## [DATA UNDER STUDY]
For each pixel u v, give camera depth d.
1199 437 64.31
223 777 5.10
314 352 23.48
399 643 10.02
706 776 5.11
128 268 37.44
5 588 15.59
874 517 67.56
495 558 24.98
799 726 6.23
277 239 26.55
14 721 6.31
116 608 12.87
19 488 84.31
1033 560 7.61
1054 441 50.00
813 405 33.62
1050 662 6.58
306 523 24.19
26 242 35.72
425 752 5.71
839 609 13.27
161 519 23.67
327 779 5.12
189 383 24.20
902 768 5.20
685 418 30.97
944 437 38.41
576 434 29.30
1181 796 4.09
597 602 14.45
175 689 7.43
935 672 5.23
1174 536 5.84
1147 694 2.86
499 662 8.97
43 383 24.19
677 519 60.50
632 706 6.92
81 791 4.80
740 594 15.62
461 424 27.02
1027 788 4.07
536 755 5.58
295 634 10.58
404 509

## [WHAT YOU WILL DO]
Exactly as written above, copy out all the records.

## [EXERCISE OUTPUT]
For each pixel u v, give camera depth d.
1199 437 64.31
223 777 5.10
314 352 23.48
399 643 10.02
706 776 5.11
128 268 37.44
5 588 15.59
874 517 67.56
495 558 24.98
799 726 6.23
277 239 26.55
14 721 6.31
116 608 12.87
19 488 84.31
1033 560 7.61
1054 441 50.00
813 405 33.62
1050 662 6.58
306 523 24.19
26 242 35.72
425 752 5.71
839 609 13.27
161 519 23.67
327 779 5.12
189 383 24.20
902 768 5.20
685 418 30.97
944 437 38.41
576 434 29.30
1181 796 4.09
597 602 14.45
175 689 7.43
935 672 5.23
1174 536 5.84
1147 694 2.86
499 662 8.97
43 383 24.19
677 519 60.50
632 706 6.92
81 791 4.80
740 594 15.62
461 424 27.02
1027 788 4.07
536 755 5.58
295 634 10.58
404 509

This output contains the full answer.